De rode IBM, de enige machine waarop Hermans daadwerkelijk enige tijd zelf heeft gewerkt, zou ik overigens als directeur van het Letterkundig Museum graag in mijn museum hebben opgenomen.

Voor de rest is het maar een gekke verzameling en daar is het museum niet voor.

Het Letterkundig Museum is niet de plaats waar het ‘schrijfmachinepark’ dat Hermans heeft aangelegd, beheerd zou moeten worden. Als het Letterkundig Museum elke verzamelwoede van een schrijver zou moeten respecteren dan zou het wel heel snel door zijn depotruimte heen zijn.

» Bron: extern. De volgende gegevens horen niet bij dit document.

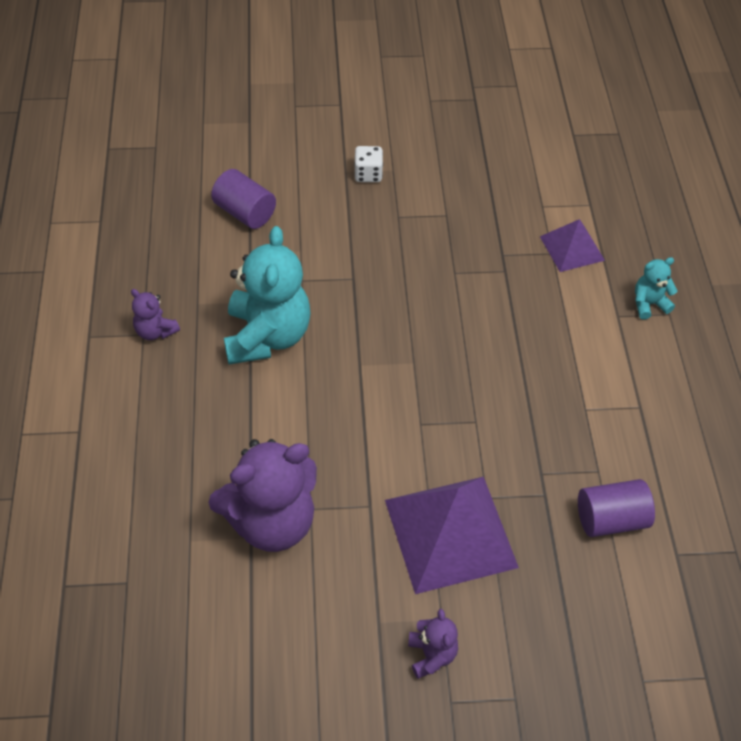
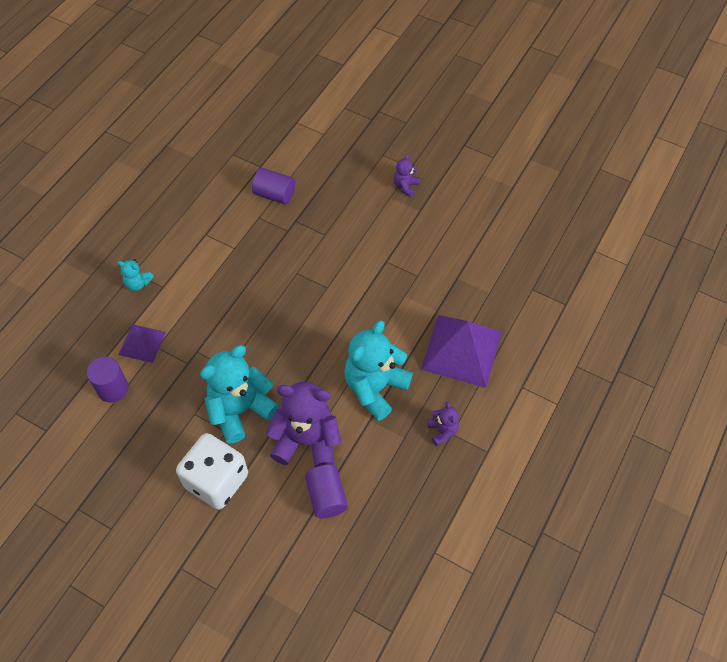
camera: 145 degrees left, 5 degrees up
purple teddy bear [208,439,317,552] -> purple teddy bear moved to [266,382,341,467]
white dice [354,146,383,182] -> white dice [176,433,248,509], size x2.19
purple pyramid [385,477,519,594] -> purple pyramid moved to [421,315,502,388]
none -> purple cylinder [87,357,129,403]
none -> turquoise teddy bear [200,345,279,443]

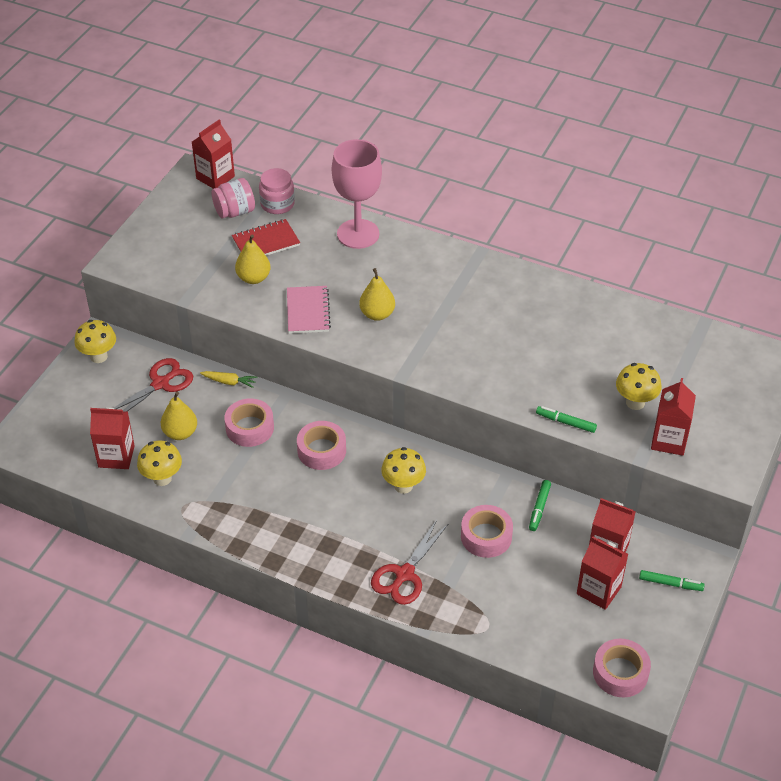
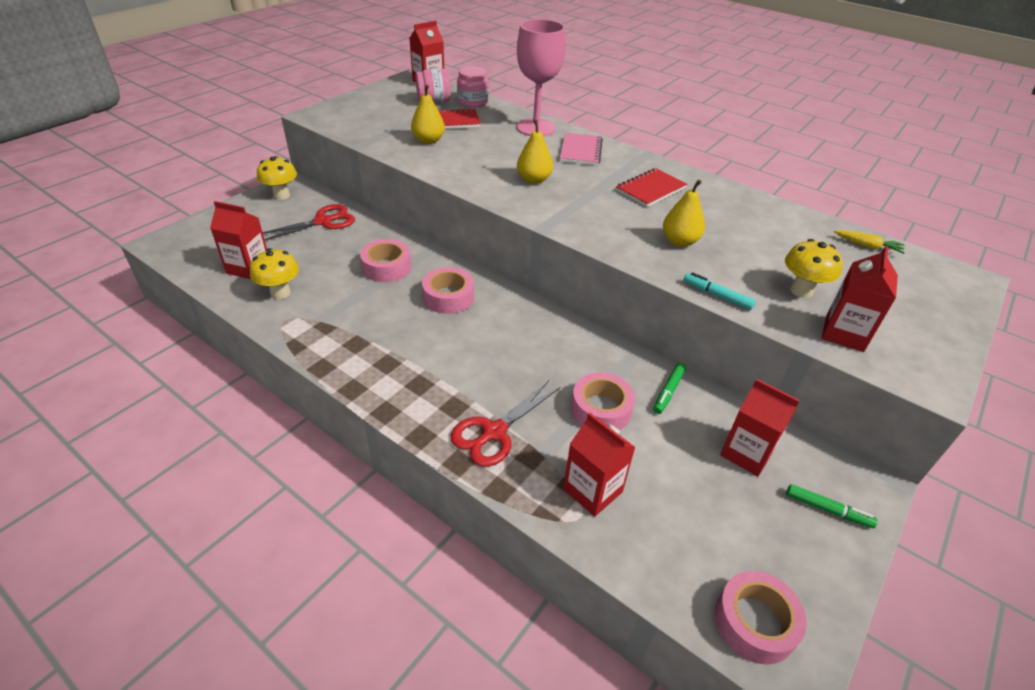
camera: 10 degrees right, 5 degrees down
yellow pear [161,392,197,440] -> yellow pear moved to [663,179,705,247]
yellow carrot [200,371,257,388] -> yellow carrot moved to [834,230,905,254]
pink notebook [287,286,331,334] -> pink notebook moved to [560,133,603,165]
yellow mushroom [381,447,426,494] -> none
green marker [536,406,597,433] -> turquoise marker [684,272,756,310]
red carton [577,537,628,610] -> red carton moved to [563,412,636,517]
none -> red notebook [616,168,687,207]

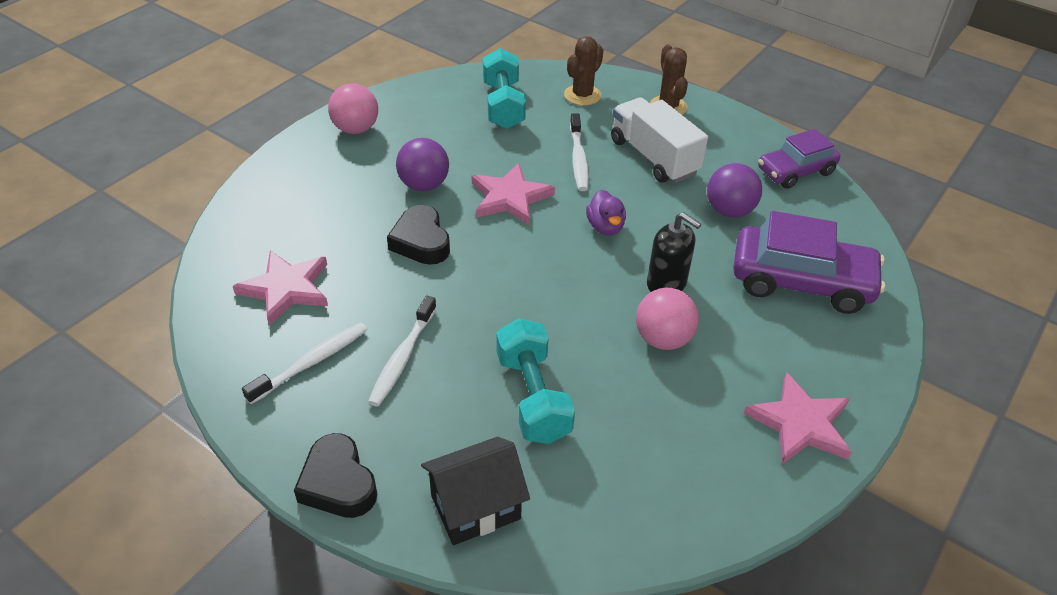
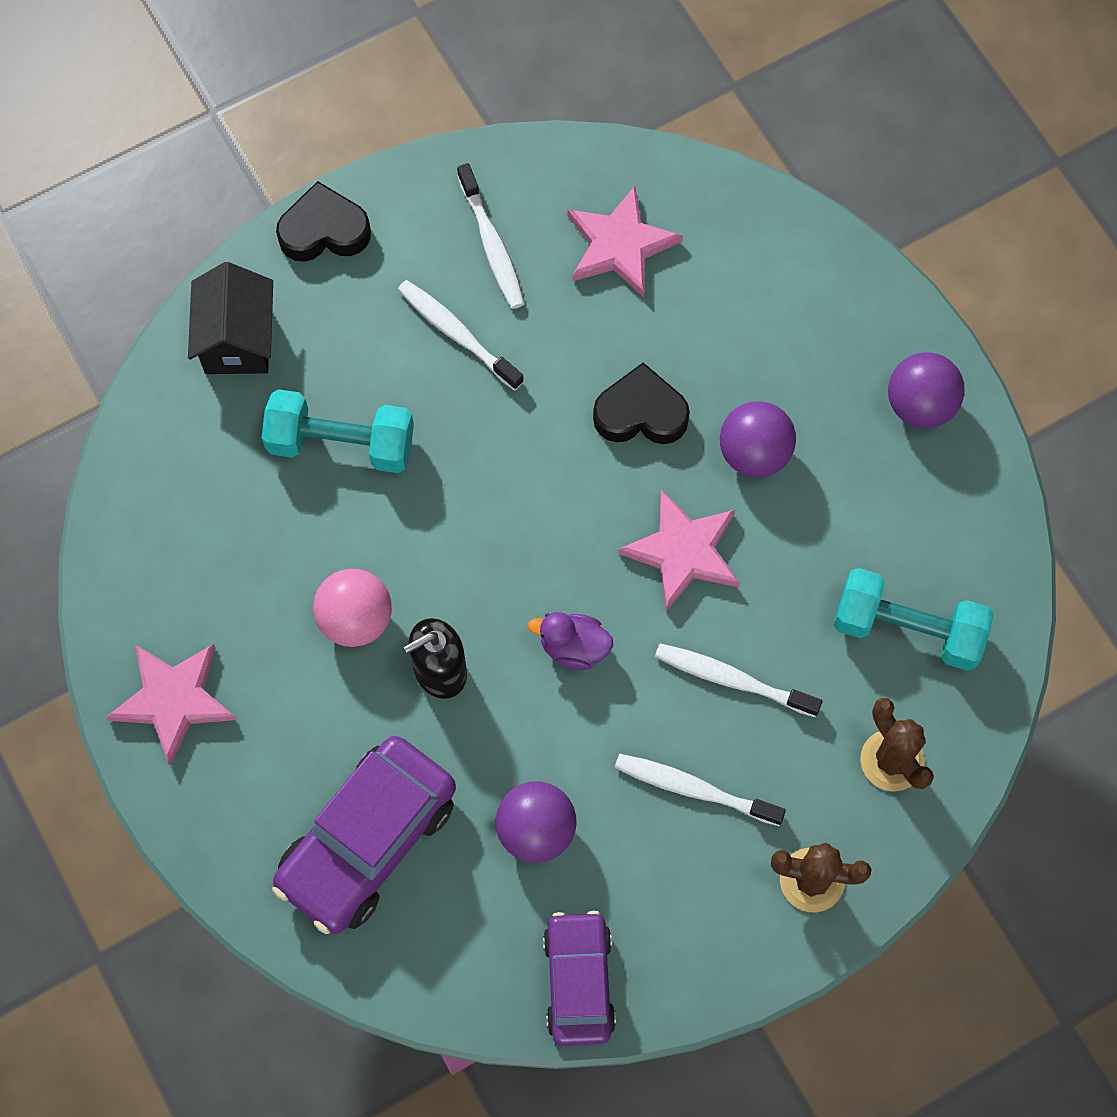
camera: 115 degrees right, 25 degrees up
pink ball [328,84,378,134] -> purple ball [888,352,965,428]
white truck [611,97,708,183] -> white toothbrush [615,754,786,826]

In dezelfde column is Meinderts wel enthousiast over de literaire nalatenschap van Slauerhoff die ‘geveild dreigt te worden’. Dat moet dan door antiquariaat Fokas Holthuis zijn, die de nalatenschap beheert. Meinderts is kwaad op de overheid die geen geld steekt in belangrijke literaire nalatenschappen. Maar er is hoop:

Deze keer lijkt het Letterkundig Museum erin te slagen de benodigde gelden bijeen te brengen, ook al is daar onder meer een fonds uit New York voor nodig, waarvan de voorzitter in Londen werkt en in Parijs woont.

Toch goed dat er veel buitenland is om het cultuurgoed van Nederland in stand te houden.